Saudi teen to be crucified for involvement in anti-Government protest
A prisoner in Saudi Arabia who was arrested when he was 17 years old faces ‘death by crucifixion’ after a court dismissed his final appeal.
Ali Mohammed al-Nimr was arrested in February 2012 and accused of taking part in anti-government protests and illegally possessing firearms.
He was sentenced to death by crucifixion in 2014 following a signed confession that came after a court had failed to prove the charges against him.
His sentence is due to be carried out by beheading and crucifixion, a method that involves removing the head of the prisoner and tying their headless body to a cross.
According to human rights groups, the case against the now 20-year-old Mr Al-Nimr hinges on his family connection to Sheikh Nimr al-Nimr, a 53-year-old critic of the Saudi regime, and the teen’s uncle.
The elder Mr al-Nimr is scheduled to be executed by crucifixion this week and activists fear the younger Mr al-Nimr will be executed shortly afterwards.
According to Amnesty International, the last time Saudi Arabia beheaded and crucified a prisoner it was in 2013.
“Five Yemeni men were beheaded and crucified, with pictures emerging on social media showing five decapitated bodies hanging from a horizontal pole with their heads wrapped in bags,” the group said.
“The beheading and ‘crucifixion’ took place in front of the University of Jizan where students were taking exams.”

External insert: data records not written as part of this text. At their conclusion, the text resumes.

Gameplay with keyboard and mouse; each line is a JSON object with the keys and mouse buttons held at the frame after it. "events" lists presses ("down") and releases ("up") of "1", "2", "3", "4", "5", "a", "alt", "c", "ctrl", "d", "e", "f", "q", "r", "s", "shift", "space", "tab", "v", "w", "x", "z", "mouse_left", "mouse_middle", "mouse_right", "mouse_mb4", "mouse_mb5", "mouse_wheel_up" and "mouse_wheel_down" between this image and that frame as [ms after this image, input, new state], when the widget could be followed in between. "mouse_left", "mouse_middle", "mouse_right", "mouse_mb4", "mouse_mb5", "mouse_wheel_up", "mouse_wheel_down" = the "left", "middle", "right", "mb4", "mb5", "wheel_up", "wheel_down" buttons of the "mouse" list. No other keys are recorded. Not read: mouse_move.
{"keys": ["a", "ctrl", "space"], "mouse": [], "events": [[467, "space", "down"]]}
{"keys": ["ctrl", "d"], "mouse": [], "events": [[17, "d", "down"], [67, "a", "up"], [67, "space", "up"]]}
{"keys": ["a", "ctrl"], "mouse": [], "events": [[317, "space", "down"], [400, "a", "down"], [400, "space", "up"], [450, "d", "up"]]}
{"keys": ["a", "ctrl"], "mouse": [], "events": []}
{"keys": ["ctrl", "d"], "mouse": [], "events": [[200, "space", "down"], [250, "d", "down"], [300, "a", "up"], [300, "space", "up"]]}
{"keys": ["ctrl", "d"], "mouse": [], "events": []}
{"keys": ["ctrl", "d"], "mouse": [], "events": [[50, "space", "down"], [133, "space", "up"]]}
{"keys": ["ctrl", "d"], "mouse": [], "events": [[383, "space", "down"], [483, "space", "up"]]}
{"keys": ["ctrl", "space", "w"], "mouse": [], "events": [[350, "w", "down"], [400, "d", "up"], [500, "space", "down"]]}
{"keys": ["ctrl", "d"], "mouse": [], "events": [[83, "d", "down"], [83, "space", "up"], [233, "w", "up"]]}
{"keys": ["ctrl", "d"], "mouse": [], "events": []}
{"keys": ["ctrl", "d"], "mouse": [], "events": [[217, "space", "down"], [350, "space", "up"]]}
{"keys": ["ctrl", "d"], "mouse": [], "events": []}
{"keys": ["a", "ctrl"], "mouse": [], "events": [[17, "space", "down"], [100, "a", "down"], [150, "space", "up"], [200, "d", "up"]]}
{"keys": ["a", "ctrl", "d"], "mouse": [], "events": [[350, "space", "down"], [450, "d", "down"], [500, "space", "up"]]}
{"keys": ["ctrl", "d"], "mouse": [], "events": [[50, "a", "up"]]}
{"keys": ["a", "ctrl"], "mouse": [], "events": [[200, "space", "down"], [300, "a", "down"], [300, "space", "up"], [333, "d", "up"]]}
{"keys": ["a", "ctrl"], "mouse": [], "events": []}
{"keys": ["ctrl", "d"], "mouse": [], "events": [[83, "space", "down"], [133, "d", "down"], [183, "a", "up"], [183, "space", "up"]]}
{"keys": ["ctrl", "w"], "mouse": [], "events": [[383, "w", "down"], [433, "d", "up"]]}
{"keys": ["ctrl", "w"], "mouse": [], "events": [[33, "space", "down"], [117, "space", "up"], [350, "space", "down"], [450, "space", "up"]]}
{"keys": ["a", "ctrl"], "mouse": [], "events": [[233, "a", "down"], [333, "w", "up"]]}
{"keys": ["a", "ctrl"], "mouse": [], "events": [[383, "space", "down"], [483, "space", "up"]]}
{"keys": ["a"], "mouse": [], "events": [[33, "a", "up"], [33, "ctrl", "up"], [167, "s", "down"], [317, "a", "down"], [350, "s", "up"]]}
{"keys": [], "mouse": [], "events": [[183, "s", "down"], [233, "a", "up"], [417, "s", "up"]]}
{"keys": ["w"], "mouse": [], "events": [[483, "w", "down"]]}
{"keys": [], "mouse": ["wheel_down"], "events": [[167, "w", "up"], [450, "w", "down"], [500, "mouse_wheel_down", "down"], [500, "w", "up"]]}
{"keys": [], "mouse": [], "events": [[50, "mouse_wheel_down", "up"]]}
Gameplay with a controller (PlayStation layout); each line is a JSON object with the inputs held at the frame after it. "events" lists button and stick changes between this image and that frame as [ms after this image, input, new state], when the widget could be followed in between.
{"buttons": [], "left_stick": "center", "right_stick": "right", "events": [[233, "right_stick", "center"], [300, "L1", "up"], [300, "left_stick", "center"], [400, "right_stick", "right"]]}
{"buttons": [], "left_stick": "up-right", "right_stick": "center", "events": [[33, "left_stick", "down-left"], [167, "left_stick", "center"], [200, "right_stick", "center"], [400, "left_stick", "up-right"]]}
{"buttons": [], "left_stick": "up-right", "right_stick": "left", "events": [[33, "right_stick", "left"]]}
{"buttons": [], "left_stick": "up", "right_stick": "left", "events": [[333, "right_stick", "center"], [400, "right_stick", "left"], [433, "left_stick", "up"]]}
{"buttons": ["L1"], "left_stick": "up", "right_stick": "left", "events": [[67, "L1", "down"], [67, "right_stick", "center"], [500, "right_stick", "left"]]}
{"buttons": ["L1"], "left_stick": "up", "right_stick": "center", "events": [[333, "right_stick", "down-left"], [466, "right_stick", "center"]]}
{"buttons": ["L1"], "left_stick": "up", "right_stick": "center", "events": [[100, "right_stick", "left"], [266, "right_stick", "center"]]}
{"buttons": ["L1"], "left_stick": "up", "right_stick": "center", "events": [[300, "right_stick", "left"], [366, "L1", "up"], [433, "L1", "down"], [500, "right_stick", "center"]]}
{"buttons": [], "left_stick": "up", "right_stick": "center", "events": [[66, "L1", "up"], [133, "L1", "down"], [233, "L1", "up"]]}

More than 2000 have been put to death in Saudi Arabia in the last 20 years.
Recently international pressure has been applied to free blogger Raif Badawi, who given a 10 years sentence for starting a website for social and political debate in Saudi Arabia.
The prosecution first called for him to be tried for apostasy, which carries a death sentence in Saudi Arabia.
Then, in May of this year, he was sentenced to 10 years in prison and 1000 lashes.
The blogger will receive 50 lashings a week for a year, the court ruled.